Foresight Scenarios: We developed an impact assessment matrix considering different futures: - Scenario 1: “Afrinnovation Boom” – By 2035, Africa will have robust innovation ecosystems in multiple regions, supported by stable governance and integrated markets. University accelerators thrive with ample funding from successful alumni and government backing. AI is a tool empowering lean startups, and many African startups solve global problems (climate, health) with inclusive innovation. Impact: Accelerators produce numerous high-growth firms, improve economic diversification, and contribute significantly to employment. Institutional voids are much reduced as private and public institutions mature. - Scenario 2: “Selective Growth” – Major hubs advance (Nigeria, Kenya, etc.) with strong startup scenes, but smaller countries lag. Brain drain persists in some regions. Accelerators in leading countries become more private sector-driven, while others rely on donor support. AI and tech benefits concentrate where infrastructure is good; rural areas see less benefit. Impact: Growth but with rising inequality between regions and urban/rural; accelerators need to specifically target underserved areas to avoid widening gaps. - Scenario 3: “Global Headwinds” – A scenario where global recessions or local crises (conflicts, policy missteps) intermittently disrupt Africa’s startup momentum. Funding remains hard to get, many startups focus on survival rather than scale. Accelerators adjust to focus on building resilient SMEs, social enterprises that can endure low-capital environments. AI is mostly imported tech with limited local adaptation due to lack of investment in R&D. Impact: Slower progress, with accelerators serving as ongoing training grounds but fewer breakout successes. Emphasis on sustaining basic entrepreneurship culture and solving local problems incrementally.

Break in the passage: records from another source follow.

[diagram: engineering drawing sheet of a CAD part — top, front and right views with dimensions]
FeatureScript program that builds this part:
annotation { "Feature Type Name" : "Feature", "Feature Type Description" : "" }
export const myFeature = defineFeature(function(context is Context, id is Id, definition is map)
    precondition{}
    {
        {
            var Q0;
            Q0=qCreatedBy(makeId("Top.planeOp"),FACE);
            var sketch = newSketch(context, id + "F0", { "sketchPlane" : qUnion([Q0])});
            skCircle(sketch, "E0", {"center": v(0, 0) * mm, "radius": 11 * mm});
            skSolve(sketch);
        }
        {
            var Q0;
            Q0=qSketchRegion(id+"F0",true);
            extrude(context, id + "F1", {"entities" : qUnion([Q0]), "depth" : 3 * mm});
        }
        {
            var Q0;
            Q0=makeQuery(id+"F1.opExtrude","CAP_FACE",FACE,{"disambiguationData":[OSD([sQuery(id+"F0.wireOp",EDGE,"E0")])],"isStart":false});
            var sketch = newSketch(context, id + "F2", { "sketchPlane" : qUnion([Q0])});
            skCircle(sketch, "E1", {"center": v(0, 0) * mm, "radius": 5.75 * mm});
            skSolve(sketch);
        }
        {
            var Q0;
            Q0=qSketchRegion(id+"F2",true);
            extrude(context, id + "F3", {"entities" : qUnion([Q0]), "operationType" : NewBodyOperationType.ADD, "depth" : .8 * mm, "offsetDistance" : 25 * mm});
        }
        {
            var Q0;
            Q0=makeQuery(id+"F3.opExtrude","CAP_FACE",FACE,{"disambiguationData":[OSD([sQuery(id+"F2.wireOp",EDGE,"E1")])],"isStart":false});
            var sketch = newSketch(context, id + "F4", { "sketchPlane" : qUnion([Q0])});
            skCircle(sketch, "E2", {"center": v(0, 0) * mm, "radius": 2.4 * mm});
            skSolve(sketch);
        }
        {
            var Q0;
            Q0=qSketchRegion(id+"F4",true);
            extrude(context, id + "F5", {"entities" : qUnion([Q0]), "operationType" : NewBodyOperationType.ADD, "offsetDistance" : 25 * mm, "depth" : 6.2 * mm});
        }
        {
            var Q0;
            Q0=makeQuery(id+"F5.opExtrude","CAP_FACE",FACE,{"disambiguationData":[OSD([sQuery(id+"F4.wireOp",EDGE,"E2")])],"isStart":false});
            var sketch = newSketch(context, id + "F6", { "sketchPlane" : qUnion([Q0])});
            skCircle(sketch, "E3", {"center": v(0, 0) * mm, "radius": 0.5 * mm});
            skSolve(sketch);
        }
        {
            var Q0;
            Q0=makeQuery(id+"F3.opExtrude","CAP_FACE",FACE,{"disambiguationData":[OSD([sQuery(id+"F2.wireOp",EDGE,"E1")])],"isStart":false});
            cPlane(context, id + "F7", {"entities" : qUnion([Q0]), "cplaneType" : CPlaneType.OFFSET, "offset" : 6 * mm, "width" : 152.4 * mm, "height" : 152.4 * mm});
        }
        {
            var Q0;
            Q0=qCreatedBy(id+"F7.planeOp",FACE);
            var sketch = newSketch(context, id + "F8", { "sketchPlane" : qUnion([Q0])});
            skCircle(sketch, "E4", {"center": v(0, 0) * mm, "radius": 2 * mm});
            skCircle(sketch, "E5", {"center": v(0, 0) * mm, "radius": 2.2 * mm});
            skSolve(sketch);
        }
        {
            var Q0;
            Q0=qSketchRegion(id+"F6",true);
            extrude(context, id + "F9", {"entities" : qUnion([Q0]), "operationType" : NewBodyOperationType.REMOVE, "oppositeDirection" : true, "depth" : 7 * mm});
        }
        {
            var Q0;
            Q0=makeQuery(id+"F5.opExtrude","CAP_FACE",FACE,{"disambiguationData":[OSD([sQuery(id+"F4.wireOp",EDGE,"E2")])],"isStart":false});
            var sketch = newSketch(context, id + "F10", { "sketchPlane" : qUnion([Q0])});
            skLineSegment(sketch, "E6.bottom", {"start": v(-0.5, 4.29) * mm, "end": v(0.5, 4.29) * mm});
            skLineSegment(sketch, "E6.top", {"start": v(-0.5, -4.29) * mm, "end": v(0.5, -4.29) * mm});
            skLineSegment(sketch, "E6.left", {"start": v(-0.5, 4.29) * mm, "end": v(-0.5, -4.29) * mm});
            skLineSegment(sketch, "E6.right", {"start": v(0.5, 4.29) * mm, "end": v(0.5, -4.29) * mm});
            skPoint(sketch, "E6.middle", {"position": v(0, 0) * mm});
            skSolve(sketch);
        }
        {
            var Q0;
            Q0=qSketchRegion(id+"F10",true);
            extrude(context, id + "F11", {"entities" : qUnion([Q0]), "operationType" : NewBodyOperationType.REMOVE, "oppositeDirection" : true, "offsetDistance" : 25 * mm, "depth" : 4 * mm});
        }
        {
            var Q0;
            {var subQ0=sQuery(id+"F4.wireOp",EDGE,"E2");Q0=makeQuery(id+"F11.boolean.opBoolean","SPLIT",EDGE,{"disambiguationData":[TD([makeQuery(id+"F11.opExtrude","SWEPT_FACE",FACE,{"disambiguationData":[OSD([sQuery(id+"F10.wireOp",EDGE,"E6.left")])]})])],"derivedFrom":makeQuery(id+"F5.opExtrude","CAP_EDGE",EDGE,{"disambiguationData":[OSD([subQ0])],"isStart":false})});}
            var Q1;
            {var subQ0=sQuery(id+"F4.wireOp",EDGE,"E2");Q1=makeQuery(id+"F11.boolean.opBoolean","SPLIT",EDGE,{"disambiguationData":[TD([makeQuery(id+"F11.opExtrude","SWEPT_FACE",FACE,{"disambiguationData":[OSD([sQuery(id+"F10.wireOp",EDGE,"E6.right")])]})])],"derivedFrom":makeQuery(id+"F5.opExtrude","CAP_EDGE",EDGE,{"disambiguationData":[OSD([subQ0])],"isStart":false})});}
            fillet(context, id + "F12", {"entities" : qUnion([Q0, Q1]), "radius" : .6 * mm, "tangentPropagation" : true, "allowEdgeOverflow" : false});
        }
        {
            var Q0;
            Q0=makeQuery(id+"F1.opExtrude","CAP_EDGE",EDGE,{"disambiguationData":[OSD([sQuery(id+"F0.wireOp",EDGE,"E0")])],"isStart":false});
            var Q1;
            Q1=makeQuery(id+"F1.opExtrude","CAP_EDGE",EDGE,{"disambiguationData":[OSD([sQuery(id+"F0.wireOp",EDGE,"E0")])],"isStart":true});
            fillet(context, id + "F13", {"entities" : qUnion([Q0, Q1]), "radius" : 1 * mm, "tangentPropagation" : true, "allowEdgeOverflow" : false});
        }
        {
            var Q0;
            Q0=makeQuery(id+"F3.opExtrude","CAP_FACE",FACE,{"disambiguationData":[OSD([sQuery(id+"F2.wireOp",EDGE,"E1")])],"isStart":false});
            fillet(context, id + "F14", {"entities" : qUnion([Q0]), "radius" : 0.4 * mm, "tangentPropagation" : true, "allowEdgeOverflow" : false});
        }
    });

Our research suggests stakeholders can steer towards the more optimistic scenarios by acting on the recommendations we outline next. Fundamentally, embracing AI and digital infrastructure, implementing smart policies uniformly, and ensuring broad inclusion will shape how accelerators continue to catalyze Africa’s innovators on a civilizational scale – potentially turning the continent’s challenges into springboards for globally relevant innovations. The triple helix synergy will remain vital: universities driving knowledge, industry providing scaling pathways, and governments setting enabling conditions. In the best case, the university accelerators of today could evolve into tomorrow’s innovation hubs underpinning Africa’s knowledge economy, balancing profit with purpose, and fostering an entrepreneurial renaissance that is both inclusive and sustainable.